Transit Feasibility Study
You can now view the Transit Feasibility Draft Summary Report (PDF). Please also take a few minutes to provide any feedback you have on the draft report. In October, the draft report will go to Town Council for approval.
Currently, there are no funds allocated for the transit options identified in the study. Recommendations within the final plan will be reviewed with other transportation needs as part of the annual budget process to determine priorities.
The study has revealed three options may be financially feasible in providing transit solutions in Castle Rock: 1) point-to-point on-demand service, 2) local microtransit service, and 3) service to/from the Ridgegate light rail station.
With a population of over 70,000 and an expected ultimate population of about 140,000, the Town has decided now is the time to explore the possibility of future transit services for the community. The goal of the current Castle Rock Transit Feasibility Study is to understand realistic options considering the Town’s finite revenue resources.
Throughout the study, community feedback has been collected through an online survey, an open house, meetings with various stakeholders and informational booths at public events. Transit needs and opportunities were identified, and many options were considered for feasibility and how well they addressed such needs.
In 2017, the Town updated the Transportation Master Plan (TMP) to identify transportation improvements throughout the Town. However, it only included a brief look at the possibility of future transit service.
The Town does not currently offer transit service to the entire public. Existing services consist of a Taxi Voucher Program, which provides service to limited Town residents. The Town also contributes funds to the Castle Rock Senior Center Transportation Program, which also provides limited services in Town.
History of transit in Castle Rock
Prior to 2005, the Town was part of the Regional Transportation District, which operates the Denver area light rail and bus systems, along with other services. Service to Castle Rock was very limited, and residents did not believe they were getting adequate service for the amount of taxes paid. In 2005, Castle Rock voters opted out of RTD and the associated sales tax.

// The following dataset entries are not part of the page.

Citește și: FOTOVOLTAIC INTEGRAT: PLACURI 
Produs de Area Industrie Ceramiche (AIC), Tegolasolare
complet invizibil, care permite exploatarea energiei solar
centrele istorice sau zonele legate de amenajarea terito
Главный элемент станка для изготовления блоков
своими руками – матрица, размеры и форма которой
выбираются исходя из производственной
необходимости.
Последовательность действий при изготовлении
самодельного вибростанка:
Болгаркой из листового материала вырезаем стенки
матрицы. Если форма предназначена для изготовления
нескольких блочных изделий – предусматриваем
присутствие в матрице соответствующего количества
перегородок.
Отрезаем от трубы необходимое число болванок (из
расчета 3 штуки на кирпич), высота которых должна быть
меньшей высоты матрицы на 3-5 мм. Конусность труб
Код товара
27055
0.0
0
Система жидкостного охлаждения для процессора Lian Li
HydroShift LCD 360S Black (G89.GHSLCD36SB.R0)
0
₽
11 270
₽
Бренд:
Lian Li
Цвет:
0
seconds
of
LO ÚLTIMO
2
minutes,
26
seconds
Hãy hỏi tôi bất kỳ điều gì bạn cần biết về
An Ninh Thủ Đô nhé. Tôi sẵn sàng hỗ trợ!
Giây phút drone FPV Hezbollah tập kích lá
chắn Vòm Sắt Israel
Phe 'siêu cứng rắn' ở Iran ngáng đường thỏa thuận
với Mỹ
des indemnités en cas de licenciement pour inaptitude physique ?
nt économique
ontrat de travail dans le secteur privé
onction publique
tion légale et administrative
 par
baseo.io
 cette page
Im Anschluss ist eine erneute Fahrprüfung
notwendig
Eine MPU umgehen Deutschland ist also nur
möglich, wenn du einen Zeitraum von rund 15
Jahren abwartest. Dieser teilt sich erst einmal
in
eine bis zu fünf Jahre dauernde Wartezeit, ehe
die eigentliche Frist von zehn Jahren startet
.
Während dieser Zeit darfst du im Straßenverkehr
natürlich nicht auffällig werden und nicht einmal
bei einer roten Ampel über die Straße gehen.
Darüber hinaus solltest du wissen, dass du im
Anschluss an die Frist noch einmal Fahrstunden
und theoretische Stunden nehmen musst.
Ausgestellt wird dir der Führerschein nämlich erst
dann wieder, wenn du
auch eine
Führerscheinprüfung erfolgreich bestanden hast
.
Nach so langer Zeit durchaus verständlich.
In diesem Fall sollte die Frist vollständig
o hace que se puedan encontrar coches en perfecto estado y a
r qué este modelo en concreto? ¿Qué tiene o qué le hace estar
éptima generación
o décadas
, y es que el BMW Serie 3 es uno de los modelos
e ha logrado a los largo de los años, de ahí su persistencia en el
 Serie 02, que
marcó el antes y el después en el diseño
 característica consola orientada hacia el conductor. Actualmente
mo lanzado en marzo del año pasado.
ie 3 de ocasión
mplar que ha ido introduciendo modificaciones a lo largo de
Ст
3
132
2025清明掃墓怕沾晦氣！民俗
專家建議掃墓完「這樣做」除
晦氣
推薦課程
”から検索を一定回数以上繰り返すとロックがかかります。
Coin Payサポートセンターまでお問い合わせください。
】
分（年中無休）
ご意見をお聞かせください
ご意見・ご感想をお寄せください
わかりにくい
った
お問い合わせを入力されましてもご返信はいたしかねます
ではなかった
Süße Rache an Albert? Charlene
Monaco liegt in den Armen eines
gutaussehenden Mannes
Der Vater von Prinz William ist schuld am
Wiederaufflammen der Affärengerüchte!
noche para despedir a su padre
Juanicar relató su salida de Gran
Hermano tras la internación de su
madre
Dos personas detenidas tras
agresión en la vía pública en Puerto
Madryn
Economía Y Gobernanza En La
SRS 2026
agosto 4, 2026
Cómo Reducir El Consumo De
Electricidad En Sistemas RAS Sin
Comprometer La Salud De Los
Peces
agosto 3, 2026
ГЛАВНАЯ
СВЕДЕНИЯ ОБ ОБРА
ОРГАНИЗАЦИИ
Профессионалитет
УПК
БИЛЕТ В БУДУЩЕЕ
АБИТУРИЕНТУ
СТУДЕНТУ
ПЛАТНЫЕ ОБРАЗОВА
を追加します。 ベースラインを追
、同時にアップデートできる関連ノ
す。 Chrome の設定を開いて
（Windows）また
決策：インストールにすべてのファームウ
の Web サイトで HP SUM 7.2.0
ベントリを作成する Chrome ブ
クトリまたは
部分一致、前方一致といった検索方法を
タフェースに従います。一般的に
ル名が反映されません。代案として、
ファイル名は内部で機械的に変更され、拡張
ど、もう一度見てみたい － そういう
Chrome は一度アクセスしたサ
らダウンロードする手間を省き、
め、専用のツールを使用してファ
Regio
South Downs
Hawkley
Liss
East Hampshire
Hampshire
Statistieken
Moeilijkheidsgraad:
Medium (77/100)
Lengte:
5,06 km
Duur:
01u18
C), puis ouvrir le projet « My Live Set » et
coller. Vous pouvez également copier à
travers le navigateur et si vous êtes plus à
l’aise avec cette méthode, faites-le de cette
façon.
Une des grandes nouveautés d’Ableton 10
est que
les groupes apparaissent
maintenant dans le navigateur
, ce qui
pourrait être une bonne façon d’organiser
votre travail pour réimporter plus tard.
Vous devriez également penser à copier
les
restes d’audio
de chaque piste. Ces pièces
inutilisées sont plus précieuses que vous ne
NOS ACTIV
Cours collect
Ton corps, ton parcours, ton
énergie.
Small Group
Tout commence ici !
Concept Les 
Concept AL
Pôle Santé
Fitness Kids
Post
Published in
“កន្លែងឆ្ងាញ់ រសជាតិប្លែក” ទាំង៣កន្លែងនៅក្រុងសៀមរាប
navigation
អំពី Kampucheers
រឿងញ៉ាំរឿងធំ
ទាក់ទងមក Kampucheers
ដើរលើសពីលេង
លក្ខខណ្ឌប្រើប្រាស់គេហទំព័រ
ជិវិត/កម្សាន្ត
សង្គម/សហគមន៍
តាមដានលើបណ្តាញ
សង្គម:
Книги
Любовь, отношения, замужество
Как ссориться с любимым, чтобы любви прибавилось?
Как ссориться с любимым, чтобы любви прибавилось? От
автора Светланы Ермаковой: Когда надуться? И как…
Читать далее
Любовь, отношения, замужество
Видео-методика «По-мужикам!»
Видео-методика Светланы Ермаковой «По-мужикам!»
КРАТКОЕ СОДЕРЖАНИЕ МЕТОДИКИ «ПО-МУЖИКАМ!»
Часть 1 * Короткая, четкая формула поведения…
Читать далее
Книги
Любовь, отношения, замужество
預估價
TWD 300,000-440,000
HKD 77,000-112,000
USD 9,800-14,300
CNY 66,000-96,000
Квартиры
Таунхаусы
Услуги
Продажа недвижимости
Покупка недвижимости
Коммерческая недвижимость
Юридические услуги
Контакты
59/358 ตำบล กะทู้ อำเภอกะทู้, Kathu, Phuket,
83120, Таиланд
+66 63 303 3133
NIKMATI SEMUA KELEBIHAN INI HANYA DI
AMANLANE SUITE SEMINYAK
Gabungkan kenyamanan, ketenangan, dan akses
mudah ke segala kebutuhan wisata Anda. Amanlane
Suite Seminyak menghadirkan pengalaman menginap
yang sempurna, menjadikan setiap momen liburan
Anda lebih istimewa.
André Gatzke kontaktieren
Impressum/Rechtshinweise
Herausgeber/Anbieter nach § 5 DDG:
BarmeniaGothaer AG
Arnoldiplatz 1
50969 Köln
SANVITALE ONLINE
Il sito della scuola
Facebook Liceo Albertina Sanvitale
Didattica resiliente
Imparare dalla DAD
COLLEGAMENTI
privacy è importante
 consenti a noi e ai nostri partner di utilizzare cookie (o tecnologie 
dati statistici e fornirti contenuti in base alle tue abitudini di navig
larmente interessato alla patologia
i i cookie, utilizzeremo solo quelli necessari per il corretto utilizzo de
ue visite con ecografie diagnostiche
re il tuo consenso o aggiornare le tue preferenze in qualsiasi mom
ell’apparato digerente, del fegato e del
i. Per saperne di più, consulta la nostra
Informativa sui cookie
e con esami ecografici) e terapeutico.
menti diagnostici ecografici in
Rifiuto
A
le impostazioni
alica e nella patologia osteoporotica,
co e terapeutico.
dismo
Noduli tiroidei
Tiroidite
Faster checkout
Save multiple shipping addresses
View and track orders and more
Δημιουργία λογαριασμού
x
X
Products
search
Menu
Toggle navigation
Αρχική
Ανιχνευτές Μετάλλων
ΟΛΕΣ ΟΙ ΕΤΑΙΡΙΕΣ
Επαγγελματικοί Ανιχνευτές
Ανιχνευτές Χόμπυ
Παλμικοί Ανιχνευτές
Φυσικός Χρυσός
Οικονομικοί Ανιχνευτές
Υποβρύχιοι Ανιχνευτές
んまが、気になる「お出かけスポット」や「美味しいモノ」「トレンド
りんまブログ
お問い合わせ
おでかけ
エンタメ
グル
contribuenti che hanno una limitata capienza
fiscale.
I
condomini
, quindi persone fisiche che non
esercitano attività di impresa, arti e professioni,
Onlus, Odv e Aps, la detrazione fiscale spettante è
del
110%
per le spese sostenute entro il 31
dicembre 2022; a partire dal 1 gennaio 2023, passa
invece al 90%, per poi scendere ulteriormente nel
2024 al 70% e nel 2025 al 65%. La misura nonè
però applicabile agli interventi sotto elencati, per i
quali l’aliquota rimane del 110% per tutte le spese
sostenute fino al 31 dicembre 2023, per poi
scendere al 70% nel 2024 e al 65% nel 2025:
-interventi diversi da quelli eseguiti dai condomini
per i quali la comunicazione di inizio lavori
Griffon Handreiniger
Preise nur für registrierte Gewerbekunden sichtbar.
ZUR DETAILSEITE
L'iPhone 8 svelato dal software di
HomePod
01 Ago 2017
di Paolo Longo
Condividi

From 1994 through 2010, the Town contracted with a small transit provider, the Clean Air Transportation Co., to provide a bus service to much of Castle Rock at little to no cost to riders. The Town discontinued this service during the Great Recession due to budget constraints.
From 2004 to 2012, the Front Range Express bus service served Castle Rock, providing connectivity to Colorado Springs, Monument, Greenwood Village and Denver. This service was discontinued due to budget concerns.